Set of tasks
a) Rewrite the part of the Tony nominations poll that begins at the words "Long after the" and stops after "DARIEN...come on guys!!!!", putting "curtain calls" in place of "standing ovations".
b) Pick up the Tony nominations poll after its final line and keep writing it.

Provided passage
Playbill Poll: Your Reactions to the Tony Nominations, Part 4

Tony Awards   Playbill Poll: Your Reactions to the Tony Nominations, Part 4
The nominations for the 1997 Tony Awards were announced May 5 (see separate story in Theatre News).

The nominations for the 1997 Tony Awards were announced May 5 (see separate story in Theatre News).

Please share your reactions. How do the noms compare with previous years'? Any of your favorites overlooked?

Please post your answers to Managing Editor Robert Viagas at Answers will be posted as they come in. Please include your town and state, and let us know if we can post your e mail address, so you can receive responses.

Here are the responses so far. Playbill On-Line thanks all those who took the time to write:

From conrad:
For THE LIFE of me, I cannot understand how the nominating committee ovelooked the best musical on Bdway this season. It was a TITANTIC mistake on the part of such STEEL PEERS in the theatrical community not to include JEKYLL and HYDE on the roster of nominees for Best Musical.. I hear that JUAN DARIEN, whoever he is, cast the tie-breaking vote from some CARNIVAL MASS he was attending.
Long after the four nominees have folded and left their respective theaters...JUAN DARIEN is already missing in action...JEKYLL AND HYDE will still be thrilling its audiences at the Plymouth Theater.
Shame on the panel for obviously throwing aside a real audience pleaser...check out the nightly standing ovations and prolonged shouts of "BRAVO!" for the show and its most-accomplished and talented stars, Robert Cuccioli and, especially, the incandescent and luminous Linda Eder. Par for the course when there are political and financial reasons involved in the selection of nominees!!!
JUAN DARIEN...come on guys!!!!

Data records
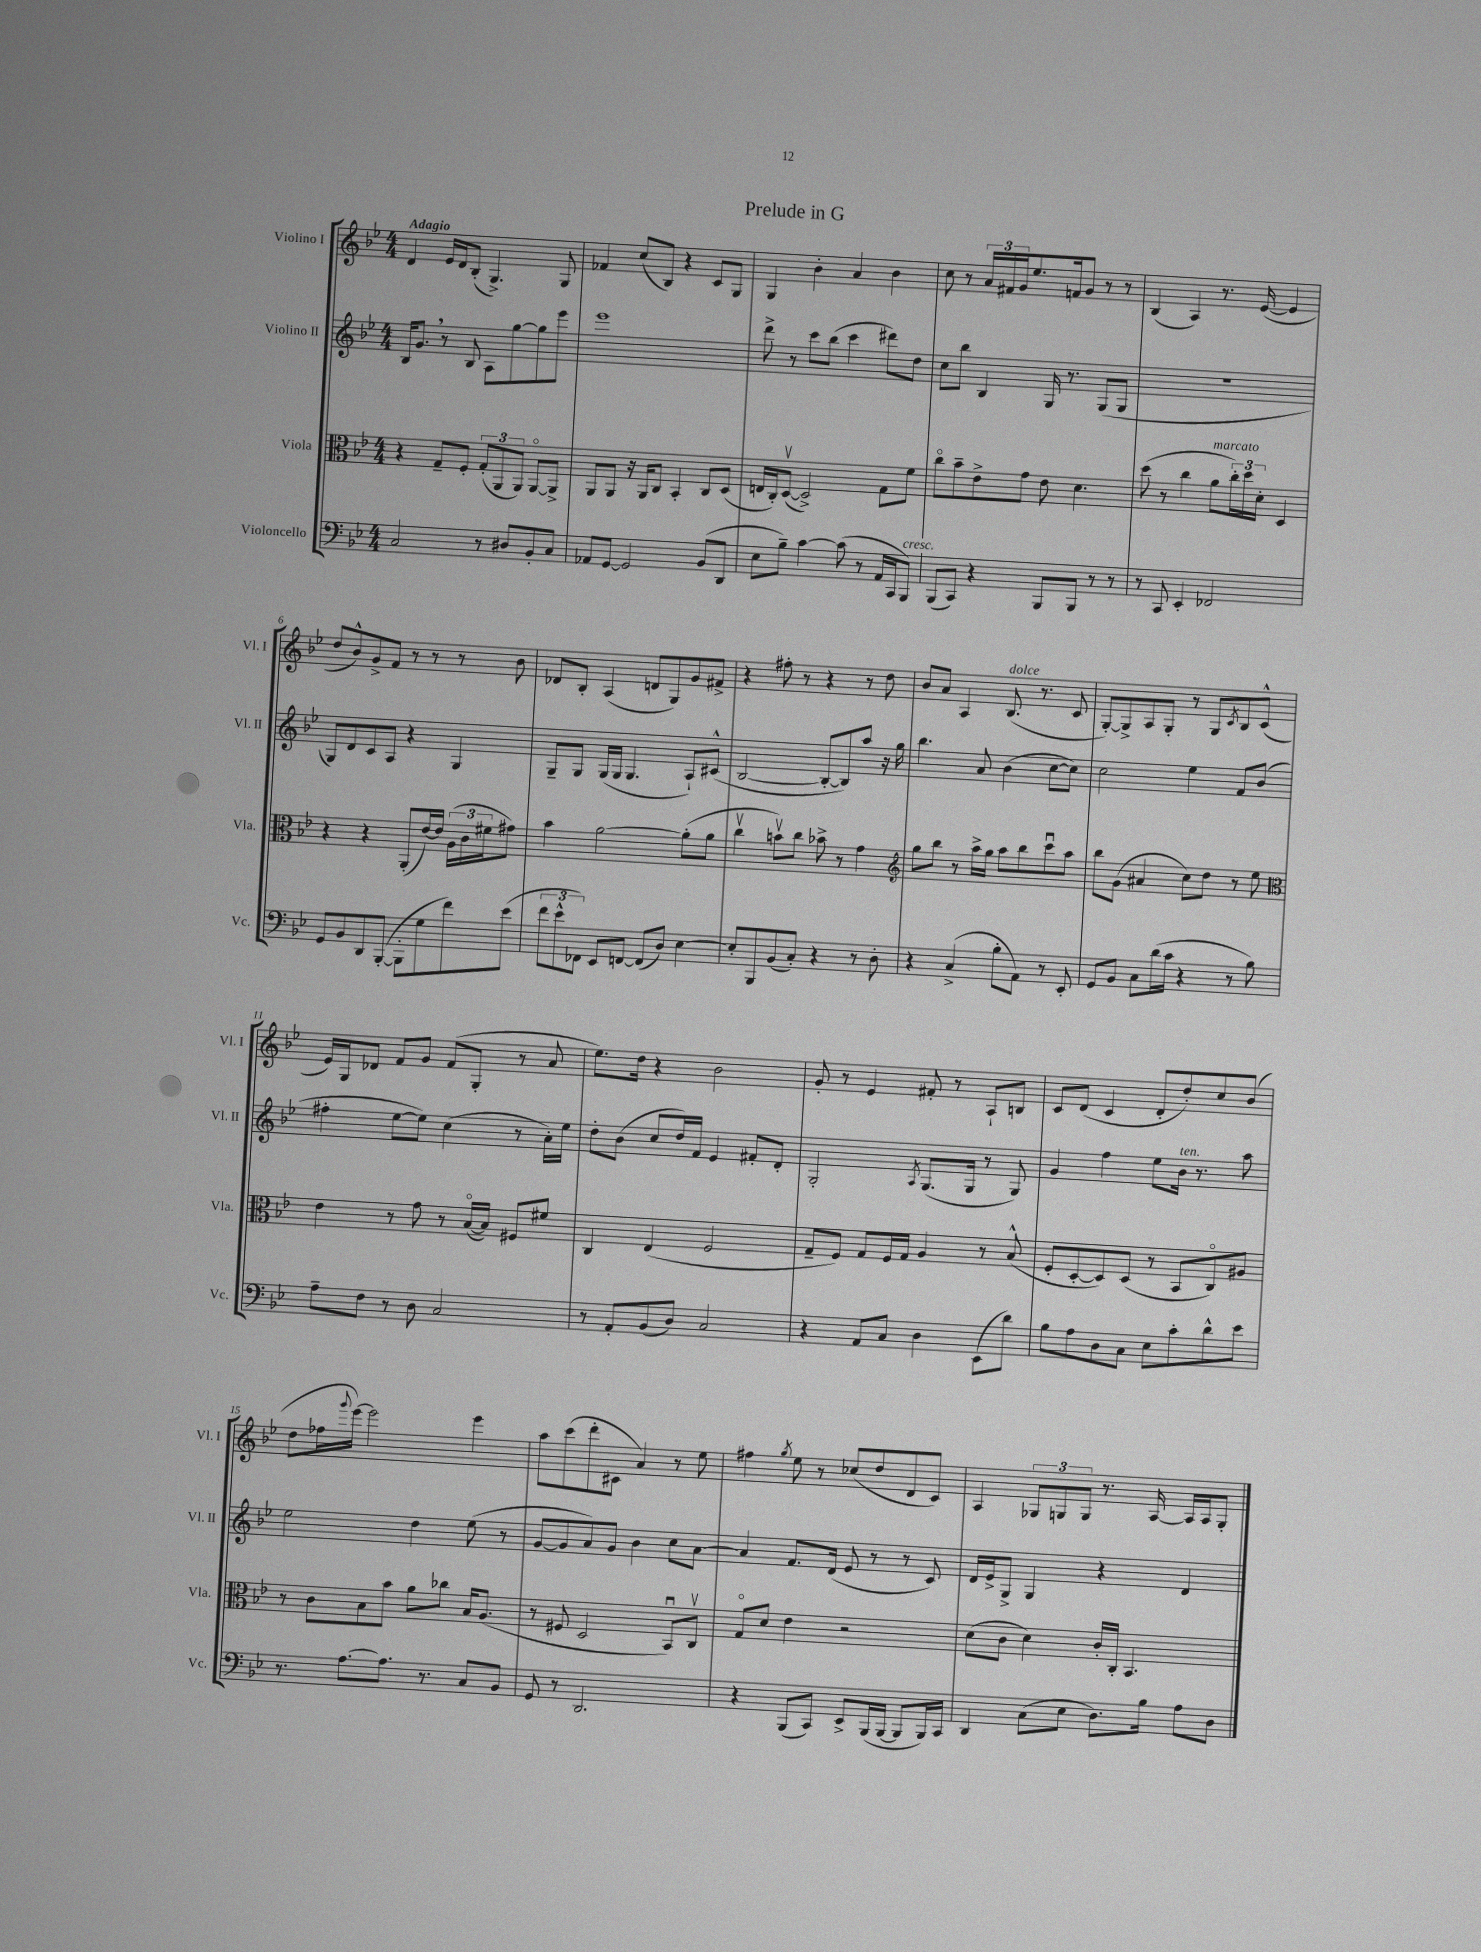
\header { title = "Prelude in G" }
<<
\new StaffGroup <<
\new Staff = "s0" \with { instrumentName = "Violino I" shortInstrumentName = "Vl. I" } {
    \clef treble \key bes \major \numericTimeSignature \time 4/4 \tempo "Adagio"
    d'4 ees'16 d'16 bes8-.( g4.->) g8 |
    fes'4 c''8( bes8) r4 c'8 g8 |
    g4 bes'4-. a'4 bes'4 |
    c''8 r8 \tuplet 3/2 { a'16 fis'16 g'16 } ees''8. f'16 g'8 r8 r8 |
    bes4( a4) r8. ees'16~( ees'4 |
    d''8 bes'8-^) g'8-> f'8 r8 r8 r8 bes'8 |
    des'8 bes8-. a4( d'8 g8) g'8 fis'8-> |
    r4 fis''8-. r8 r4 r8 d''8 |
    bes'8 a'8 a4 bes8.^\markup { \italic "dolce" }( r8. c'8 |
    g8~-.) g8-> a8 g8-. r8 g8 \acciaccatura { c'8 } bes8 c'8-^( |
    ees'16) g16 des'8 f'8 g'8 f'8( g8-. r8 a'8 |
    ees''8.) d''16 r4 bes'2 |
    g'8-. r8 ees'4 fis'8-. r8 a8-! b8 |
    c'8 d'8( c'4 d'8-. d''8-.) c''8 bes'8( |
    d''8 fes''16 \appoggiatura { g'''8 } ees'''16~) ees'''2 ees'''4 |
    a''8 c'''8( d'''8-. cis'8 a'4) r8 ees''8 |
    fis''4 \acciaccatura { g''8 } ees''8 r8 ces''8( d''8 d'8 c'8) |
    a4 \tuplet 3/2 { ges8 g8 g8 } r8. a16~ a16 a16 g8-. \bar "|." |
}
\new Staff = "s1" \with { instrumentName = "Violino II" shortInstrumentName = "Vl. II" } {
    \clef treble \key bes \major \numericTimeSignature \time 4/4
    bes16 g'8. \breathe r8 bes8 a8 g''8~ g''8 ees'''8 |
    ees'''1 |
    d'''8-> r8 c'''8 bes''8( c'''4 dis'''8) d''8 |
    c''8 bes''8 bes4 g16 r8. g8( g8 |
    R1 |
    g8) d'8 c'8 a8 r4 g4 |
    g8-- g8 g16( g16 g4. a8-!) cis'8-^( |
    bes2~ bes8~-. bes8) a''8 r16 g''16 |
    bes''4. a'8 bes'4( c''8~ c''8) |
    c''2 ees''4 f'8 bes'8( |
    fis''4-. ees''8~ ees''8) c''4( r8 a'16-.) ees''16 |
    d''8-. bes'8( c''8 d''16) f'16 ees'4 fis'8-. d'8-. |
    g2-. \acciaccatura { a8 } g8.( g16 r8 g8) |
    g'4 f''4 ees''8 bes'16^\markup { \italic "ten." } r8. a''8 |
    ees''2 d''4 ees''8( r8 |
    g'8~ g'8 a'8) g'8 bes'4 c''8 a'8~ |
    a'4 f'8. d'16( ees'8 r8 r8 c'8) |
    d'16 ees'16-> g8-> g4 r4 d'4 \bar "|." |
}
\new Staff = "s2" \with { instrumentName = "Viola" shortInstrumentName = "Vla." } {
    \clef alto \key bes \major \numericTimeSignature \time 4/4
    r4 g8-- f8-. \tuplet 3/2 { g8-.( a,8 a,8) } a,8~\flageolet a,8-> |
    a,8 a,8 r16 a,16 c8 bes,4-. c8 d8( |
    e16 c16-.) d8~\upbow( d2->) g8 f'8 |
    c''8\flageolet bes'8-- ees'8-> g'8 ees'8 d'4. |
    d''8( r8 c''4 a'8^\markup { \italic "marcato" } \tuplet 3/2 { c''16-.) d''16 d'16-. } d4 |
    r4 r4 a,8-.( ees'16~) ees'16 \tuplet 3/2 { a16( c'16 fis'16 } gis'8) |
    bes'4 a'2~ a'8-.( a'8 |
    c''4\upbow b'8\upbow) c''8 bes'8-> r8 g'4 |
    \clef treble g''8 bes''8 r8 a''16-> g''16 a''8 bes''8 c'''8\downbow a''8 |
    bes''8 g'8( ais'4 c''8) d''8 r8 ees''8 |
    \clef alto ees'4 r8 g'8 r8 bes16~\flageolet( bes16) fis8 fis'8 |
    c4 ees4( f2 |
    g8-- f8) g8 f16 g16 a4 r8 bes8-^( |
    f8-. d8~-. d8) d8( r8 bes,8 c8\flageolet) ais8 |
    r8 c'8 bes8 bes'8 a'8 ces''8 bes16 a8.( |
    r8 fis8 d2 bes,8\downbow) c8\upbow |
    g8\flageolet d'8 ees'4 r2 |
    d'8( c'8 d'4) c'16-. c16-. bes,4. \bar "|." |
}
\new Staff = "s3" \with { instrumentName = "Violoncello" shortInstrumentName = "Vc." } {
    \clef bass \key bes \major \numericTimeSignature \time 4/4
    c2 r8 dis8 bes,8-. c8 |
    aes,8 g,8~ g,2 bes,8( d,8 |
    ees8 bes8--) c'4~ c'8( r8 a,16 c,16 bes,,8^\markup { \italic "cresc." }) |
    bes,,8( c,8) r4 bes,,8 bes,,8 r8 r8 |
    r8 c,8 ees,4-. fes,2 |
    g,8 bes,8 d,8 bes,,8~-.( bes,,8-. g8 f'8) ees'8( |
    \tuplet 3/2 { f'8 ees'8-^ fes,8) } ees,8 f,8~ f,8( d8) ees4~ |
    ees8-. bes,,8 bes,8( c8-.) r4 r8 d8-. |
    r4 c4->( bes8-. a,8) r8 ees,8-. |
    g,8 bes,8 c8 d'16( c'16 r4 r8 bes8) |
    a8-- f8 r8 d8 c2 |
    r8 a,8-. bes,8( d8) c2 |
    r4 a,8 c8 d4 ees,8( d'8) |
    bes8 a8 d8 c8 ees8 c'8-. d'8-^ ees'8 |
    r8. a8.~ a8. r8. c8 bes,8 |
    g,8 r8 d,2. |
    r4 bes,,8( c,8) ees,8-> bes,,16( bes,,16~ bes,,8 bes,,16) c,16 |
    d,4 c8( ees8 d8.) bes16 a8 d8 \bar "|." |
}
>>
>>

Answers to each task
a)
Long after the four nominees have folded and left their respective theaters...JUAN DARIEN is already missing in action...JEKYLL AND HYDE will still be thrilling its audiences at the Plymouth Theater.
Shame on the panel for obviously throwing aside a real audience pleaser...check out the nightly curtain calls and prolonged shouts of "BRAVO!" for the show and its most-accomplished and talented stars, Robert Cuccioli and, especially, the incandescent and luminous Linda Eder. Par for the course when there are political and financial reasons involved in the selection of nominees!!!
JUAN DARIEN...come on guys!!!!

b)
From WINNIE, New York, NY:
I have seen nearly all of the new and revived musicals this season, and feel that the nominating committee has done an excellent job. First, we should all just take a moment and give thanks that there were actually shows (plural) to nominate!
TITANIC was interesting and well done -- much better than the critics would have had us believe -- but ultimately it fails to move the audience, and must be considered a failure (albeit an ambitious and intelligent one).
STEEL PIER was beautifully designed and executed, but anyone who can honestly say that they walked out of that theater caring anything at all about STEEL PIER's characters doesn't have much of a life. The main story's stakes are so low as to be laughable, and the sub-plots are pointless. Yes, STEEL PIER has some lovely choreography, but Kander and Ebb's songs don't live up to their past hits (I can't remember a single melody) and the cast, while skillful, is completely bland. Yes, Debra Monk's solo stands out, but only because the rest of the show is so dull. She's brassy and bold and as funny as she can be with the lame lines, but if you put her on stage with the exciting cast of THE LIFE, she'd fade into the background.
Yes, this brings me to THE LIFE -- easily the season's most thrilling show, and fully deserving of its 12 nominations. This show has a vibrant cast (you'd recognize every member of the chorus if you met them on the street afterwards -- they're that memorable) that works its tail off every minute. It has a terrific score -- when I left the theater after seeing it, I heard fellow audience members singing various songs from the show, and they were all singing DIFFERENT songs -- i.e., there are a dozen memorable numbers, rather than the one or two most of the other shows seem satisfied with. THE LIFE has fun choreography, excellent direction, beautiful design (love the costumes!) and dynamite performances.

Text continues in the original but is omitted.